> **PROBLEM STATEMENT**:
Each line in these records that contains "https" counts once. Give the number only.
[RECORDS PROVIDED Boundary: Start]
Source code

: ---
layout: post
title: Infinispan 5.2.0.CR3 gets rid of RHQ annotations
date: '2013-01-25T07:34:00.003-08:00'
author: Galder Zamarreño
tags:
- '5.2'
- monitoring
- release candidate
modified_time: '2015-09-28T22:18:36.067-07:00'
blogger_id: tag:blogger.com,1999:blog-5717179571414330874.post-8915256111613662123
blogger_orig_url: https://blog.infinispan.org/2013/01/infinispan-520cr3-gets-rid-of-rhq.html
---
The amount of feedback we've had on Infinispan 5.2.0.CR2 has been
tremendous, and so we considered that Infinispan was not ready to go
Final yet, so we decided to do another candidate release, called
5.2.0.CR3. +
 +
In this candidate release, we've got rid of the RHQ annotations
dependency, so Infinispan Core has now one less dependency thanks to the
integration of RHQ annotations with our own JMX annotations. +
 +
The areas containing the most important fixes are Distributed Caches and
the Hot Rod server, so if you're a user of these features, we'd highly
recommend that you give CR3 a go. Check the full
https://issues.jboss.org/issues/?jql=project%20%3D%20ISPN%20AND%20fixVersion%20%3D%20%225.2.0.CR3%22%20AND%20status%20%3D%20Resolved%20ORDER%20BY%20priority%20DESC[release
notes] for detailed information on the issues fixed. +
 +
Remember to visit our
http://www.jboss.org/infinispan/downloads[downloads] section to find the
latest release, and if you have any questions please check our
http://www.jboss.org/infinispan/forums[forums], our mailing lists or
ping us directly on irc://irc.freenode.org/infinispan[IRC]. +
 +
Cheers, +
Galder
[RECORDS PROVIDED Boundary: End]
> **SOLUTION FOR THIS TASK**:
2